• _YOUR ASSIGNMENT_
Look below for the line holding "database migration tool." and the line holding "The output of". Repeat those two and everything between, exactly.
Content starts
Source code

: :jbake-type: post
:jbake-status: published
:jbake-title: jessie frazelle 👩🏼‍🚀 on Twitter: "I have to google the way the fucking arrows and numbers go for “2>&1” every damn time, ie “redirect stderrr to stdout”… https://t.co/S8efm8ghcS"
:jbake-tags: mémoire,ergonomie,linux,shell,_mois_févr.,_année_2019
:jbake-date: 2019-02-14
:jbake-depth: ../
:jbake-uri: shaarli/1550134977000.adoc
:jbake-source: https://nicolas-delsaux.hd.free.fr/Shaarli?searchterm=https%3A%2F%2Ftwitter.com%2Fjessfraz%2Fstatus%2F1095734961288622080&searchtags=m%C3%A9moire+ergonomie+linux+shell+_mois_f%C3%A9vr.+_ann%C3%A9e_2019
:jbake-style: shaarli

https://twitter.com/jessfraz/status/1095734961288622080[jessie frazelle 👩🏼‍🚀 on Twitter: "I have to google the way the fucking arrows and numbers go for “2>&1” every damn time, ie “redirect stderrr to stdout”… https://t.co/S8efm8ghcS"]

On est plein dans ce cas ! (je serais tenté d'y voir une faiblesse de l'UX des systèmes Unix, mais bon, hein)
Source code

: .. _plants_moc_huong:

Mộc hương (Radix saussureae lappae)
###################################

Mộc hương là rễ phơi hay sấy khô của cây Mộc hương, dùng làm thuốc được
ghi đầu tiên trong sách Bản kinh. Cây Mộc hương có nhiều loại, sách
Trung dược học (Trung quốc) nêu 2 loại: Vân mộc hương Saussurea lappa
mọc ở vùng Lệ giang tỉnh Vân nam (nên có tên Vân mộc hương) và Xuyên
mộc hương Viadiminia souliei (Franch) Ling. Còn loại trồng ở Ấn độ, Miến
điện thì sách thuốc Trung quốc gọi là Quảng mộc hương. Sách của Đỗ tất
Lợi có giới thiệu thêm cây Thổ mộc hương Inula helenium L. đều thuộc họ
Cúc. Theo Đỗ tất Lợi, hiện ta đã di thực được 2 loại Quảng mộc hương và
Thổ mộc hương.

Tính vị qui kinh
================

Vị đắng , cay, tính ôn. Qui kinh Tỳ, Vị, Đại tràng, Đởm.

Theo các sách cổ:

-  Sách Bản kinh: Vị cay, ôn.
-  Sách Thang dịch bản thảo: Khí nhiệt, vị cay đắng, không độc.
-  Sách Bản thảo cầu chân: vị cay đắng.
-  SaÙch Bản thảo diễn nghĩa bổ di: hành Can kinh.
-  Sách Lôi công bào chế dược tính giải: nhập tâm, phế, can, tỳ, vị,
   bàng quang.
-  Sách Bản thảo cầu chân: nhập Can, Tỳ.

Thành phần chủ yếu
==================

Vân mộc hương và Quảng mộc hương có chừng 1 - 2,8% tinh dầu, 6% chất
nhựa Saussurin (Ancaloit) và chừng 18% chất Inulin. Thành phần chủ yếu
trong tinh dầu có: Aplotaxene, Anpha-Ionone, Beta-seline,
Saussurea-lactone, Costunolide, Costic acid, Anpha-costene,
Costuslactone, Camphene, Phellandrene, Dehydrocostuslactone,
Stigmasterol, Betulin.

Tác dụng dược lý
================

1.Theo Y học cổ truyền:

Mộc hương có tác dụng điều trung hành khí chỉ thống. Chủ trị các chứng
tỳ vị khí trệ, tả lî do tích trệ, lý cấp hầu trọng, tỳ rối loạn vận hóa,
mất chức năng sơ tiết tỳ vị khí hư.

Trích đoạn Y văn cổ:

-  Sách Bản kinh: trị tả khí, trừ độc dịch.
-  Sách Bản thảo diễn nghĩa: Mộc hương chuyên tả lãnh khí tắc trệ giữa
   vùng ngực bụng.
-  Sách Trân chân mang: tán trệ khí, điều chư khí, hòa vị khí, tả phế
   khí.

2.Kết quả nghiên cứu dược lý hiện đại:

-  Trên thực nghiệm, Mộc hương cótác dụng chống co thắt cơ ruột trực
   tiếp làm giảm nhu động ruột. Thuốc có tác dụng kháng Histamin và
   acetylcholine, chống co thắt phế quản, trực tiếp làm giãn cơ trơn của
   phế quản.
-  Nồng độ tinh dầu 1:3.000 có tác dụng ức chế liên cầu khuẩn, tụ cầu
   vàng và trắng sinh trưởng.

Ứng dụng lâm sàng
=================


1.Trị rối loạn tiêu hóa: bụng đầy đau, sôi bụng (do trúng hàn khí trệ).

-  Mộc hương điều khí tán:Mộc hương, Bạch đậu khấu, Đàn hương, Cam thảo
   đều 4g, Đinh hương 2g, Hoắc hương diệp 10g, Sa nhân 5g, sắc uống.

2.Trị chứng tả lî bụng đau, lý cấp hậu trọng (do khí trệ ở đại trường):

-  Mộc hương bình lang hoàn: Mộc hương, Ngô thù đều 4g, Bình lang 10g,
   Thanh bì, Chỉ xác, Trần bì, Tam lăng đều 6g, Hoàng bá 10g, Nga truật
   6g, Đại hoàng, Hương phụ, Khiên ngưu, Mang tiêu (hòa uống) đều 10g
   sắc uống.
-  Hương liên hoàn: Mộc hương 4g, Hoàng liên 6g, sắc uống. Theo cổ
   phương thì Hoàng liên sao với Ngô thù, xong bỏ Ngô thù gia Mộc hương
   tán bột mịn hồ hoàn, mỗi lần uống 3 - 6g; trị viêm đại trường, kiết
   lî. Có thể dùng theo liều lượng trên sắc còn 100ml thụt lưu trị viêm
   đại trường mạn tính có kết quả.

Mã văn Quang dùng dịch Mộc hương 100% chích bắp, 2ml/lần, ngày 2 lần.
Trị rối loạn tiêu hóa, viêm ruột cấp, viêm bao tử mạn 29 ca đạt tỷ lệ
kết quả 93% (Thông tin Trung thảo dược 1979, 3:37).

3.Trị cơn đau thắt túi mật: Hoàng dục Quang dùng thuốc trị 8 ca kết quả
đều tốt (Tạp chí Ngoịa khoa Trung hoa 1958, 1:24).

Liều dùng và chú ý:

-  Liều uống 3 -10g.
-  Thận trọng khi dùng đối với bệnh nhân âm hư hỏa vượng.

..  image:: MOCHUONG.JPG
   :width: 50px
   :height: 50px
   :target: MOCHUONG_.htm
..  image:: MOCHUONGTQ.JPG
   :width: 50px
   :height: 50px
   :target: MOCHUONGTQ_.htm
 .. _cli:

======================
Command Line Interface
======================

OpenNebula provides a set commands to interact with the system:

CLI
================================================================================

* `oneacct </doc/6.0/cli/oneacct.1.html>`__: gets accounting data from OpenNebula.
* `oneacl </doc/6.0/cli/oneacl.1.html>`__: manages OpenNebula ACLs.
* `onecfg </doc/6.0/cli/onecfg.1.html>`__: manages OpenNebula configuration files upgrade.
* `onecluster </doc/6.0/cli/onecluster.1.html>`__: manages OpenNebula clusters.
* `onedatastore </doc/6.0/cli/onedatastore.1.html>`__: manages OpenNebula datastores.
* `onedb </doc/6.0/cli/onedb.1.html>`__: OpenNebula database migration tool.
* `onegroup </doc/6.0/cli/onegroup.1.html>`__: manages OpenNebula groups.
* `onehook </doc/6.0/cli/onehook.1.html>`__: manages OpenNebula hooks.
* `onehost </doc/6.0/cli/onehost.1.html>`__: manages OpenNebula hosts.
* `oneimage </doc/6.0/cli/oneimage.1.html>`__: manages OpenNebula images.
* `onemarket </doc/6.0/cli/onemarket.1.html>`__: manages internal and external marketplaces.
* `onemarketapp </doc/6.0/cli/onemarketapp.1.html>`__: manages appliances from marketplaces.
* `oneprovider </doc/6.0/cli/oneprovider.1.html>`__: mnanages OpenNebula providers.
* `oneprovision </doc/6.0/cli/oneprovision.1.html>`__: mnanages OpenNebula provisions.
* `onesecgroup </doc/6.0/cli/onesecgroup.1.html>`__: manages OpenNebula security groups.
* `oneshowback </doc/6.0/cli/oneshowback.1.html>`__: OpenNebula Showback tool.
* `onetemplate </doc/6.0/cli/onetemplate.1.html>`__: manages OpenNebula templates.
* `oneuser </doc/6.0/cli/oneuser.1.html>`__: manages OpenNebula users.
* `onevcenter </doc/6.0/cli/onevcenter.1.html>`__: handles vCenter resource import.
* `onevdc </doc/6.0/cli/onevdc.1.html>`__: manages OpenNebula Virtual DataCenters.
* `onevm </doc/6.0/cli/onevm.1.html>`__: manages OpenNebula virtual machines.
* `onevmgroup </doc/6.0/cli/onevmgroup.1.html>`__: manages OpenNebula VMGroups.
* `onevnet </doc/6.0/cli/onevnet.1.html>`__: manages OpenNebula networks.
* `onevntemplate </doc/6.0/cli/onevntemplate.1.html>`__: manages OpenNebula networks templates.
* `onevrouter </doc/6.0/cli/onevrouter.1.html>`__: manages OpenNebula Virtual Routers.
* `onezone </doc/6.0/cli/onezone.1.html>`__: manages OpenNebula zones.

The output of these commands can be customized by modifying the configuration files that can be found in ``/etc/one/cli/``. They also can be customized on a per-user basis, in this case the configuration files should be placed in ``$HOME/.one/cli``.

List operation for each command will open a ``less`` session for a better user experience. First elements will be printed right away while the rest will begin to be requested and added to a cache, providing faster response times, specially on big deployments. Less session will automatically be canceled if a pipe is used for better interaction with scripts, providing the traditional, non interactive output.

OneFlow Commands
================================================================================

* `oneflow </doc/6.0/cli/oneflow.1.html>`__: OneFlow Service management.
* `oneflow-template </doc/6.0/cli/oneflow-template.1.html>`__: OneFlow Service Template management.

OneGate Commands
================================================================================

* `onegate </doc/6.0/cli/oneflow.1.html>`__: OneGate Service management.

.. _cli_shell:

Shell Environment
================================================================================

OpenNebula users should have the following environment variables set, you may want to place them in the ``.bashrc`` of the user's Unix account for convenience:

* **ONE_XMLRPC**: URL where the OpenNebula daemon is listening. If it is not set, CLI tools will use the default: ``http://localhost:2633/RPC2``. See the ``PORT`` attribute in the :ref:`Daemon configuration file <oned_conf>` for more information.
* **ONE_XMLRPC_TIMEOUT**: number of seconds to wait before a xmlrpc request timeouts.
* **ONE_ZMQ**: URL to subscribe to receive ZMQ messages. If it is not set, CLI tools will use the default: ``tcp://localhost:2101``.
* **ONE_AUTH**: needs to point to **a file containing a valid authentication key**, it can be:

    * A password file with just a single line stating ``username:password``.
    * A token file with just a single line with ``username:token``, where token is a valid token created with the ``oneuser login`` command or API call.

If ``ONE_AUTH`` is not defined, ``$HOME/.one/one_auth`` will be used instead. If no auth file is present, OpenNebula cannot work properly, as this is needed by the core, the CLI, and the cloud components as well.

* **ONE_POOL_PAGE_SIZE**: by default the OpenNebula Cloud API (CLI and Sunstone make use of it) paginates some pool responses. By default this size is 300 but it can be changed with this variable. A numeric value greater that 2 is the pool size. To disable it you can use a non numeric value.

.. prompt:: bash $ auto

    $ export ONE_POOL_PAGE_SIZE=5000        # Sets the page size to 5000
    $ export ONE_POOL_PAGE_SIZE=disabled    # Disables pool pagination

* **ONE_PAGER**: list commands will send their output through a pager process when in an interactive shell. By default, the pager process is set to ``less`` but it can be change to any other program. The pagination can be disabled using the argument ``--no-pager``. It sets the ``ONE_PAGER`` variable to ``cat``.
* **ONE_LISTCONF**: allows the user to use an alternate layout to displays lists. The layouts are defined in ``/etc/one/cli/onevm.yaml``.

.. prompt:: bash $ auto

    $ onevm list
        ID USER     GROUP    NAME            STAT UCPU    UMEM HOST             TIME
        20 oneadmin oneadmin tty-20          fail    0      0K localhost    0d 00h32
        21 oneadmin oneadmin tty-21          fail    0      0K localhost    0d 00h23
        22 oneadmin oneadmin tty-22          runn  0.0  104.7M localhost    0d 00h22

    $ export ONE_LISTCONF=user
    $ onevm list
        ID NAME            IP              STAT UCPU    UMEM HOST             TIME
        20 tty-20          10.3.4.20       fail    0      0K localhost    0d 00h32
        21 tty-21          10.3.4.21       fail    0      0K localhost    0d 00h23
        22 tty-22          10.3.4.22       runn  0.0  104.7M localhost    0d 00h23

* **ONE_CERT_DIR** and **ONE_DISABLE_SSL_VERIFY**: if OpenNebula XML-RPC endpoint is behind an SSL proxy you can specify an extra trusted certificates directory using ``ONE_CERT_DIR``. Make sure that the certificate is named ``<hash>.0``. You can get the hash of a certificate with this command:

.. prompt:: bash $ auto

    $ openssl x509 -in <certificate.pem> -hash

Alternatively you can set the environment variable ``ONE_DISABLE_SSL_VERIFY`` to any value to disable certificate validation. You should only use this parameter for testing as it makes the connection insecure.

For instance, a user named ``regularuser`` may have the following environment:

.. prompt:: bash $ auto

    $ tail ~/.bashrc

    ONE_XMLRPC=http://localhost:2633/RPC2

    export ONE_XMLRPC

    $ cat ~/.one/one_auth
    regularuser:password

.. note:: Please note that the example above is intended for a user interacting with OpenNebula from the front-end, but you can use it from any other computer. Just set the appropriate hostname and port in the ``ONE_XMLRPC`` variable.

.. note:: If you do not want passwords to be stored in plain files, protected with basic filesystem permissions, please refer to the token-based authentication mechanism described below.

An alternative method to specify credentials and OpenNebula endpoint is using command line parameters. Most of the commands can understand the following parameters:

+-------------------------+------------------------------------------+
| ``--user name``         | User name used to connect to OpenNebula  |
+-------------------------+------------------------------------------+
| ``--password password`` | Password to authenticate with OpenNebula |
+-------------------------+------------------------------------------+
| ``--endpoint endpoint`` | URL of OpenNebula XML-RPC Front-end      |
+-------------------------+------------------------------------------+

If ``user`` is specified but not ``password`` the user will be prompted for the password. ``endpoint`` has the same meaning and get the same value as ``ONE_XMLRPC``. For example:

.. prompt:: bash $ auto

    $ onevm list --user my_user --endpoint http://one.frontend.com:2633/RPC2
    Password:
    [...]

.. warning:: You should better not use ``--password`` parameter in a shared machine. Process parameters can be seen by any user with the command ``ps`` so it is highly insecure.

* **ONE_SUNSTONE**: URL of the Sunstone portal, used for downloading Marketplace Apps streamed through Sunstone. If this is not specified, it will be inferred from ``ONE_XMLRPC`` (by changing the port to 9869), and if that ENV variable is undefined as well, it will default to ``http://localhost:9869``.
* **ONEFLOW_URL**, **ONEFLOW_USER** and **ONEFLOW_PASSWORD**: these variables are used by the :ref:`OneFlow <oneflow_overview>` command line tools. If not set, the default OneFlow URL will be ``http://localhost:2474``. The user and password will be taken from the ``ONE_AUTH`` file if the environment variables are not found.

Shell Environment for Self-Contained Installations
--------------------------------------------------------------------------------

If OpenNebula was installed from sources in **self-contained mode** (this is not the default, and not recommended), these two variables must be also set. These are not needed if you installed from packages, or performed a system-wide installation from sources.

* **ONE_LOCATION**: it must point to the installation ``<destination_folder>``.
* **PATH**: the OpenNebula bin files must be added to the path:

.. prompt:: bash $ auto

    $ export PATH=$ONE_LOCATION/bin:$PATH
Content ends
• _THE ANSWER_
* `onedb </doc/6.0/cli/onedb.1.html>`__: OpenNebula database migration tool.
* `onegroup </doc/6.0/cli/onegroup.1.html>`__: manages OpenNebula groups.
* `onehook </doc/6.0/cli/onehook.1.html>`__: manages OpenNebula hooks.
* `onehost </doc/6.0/cli/onehost.1.html>`__: manages OpenNebula hosts.
* `oneimage </doc/6.0/cli/oneimage.1.html>`__: manages OpenNebula images.
* `onemarket </doc/6.0/cli/onemarket.1.html>`__: manages internal and external marketplaces.
* `onemarketapp </doc/6.0/cli/onemarketapp.1.html>`__: manages appliances from marketplaces.
* `oneprovider </doc/6.0/cli/oneprovider.1.html>`__: mnanages OpenNebula providers.
* `oneprovision </doc/6.0/cli/oneprovision.1.html>`__: mnanages OpenNebula provisions.
* `onesecgroup </doc/6.0/cli/onesecgroup.1.html>`__: manages OpenNebula security groups.
* `oneshowback </doc/6.0/cli/oneshowback.1.html>`__: OpenNebula Showback tool.
* `onetemplate </doc/6.0/cli/onetemplate.1.html>`__: manages OpenNebula templates.
* `oneuser </doc/6.0/cli/oneuser.1.html>`__: manages OpenNebula users.
* `onevcenter </doc/6.0/cli/onevcenter.1.html>`__: handles vCenter resource import.
* `onevdc </doc/6.0/cli/onevdc.1.html>`__: manages OpenNebula Virtual DataCenters.
* `onevm </doc/6.0/cli/onevm.1.html>`__: manages OpenNebula virtual machines.
* `onevmgroup </doc/6.0/cli/onevmgroup.1.html>`__: manages OpenNebula VMGroups.
* `onevnet </doc/6.0/cli/onevnet.1.html>`__: manages OpenNebula networks.
* `onevntemplate </doc/6.0/cli/onevntemplate.1.html>`__: manages OpenNebula networks templates.
* `onevrouter </doc/6.0/cli/onevrouter.1.html>`__: manages OpenNebula Virtual Routers.
* `onezone </doc/6.0/cli/onezone.1.html>`__: manages OpenNebula zones.

The output of these commands can be customized by modifying the configuration files that can be found in ``/etc/one/cli/``. They also can be customized on a per-user basis, in this case the configuration files should be placed in ``$HOME/.one/cli``.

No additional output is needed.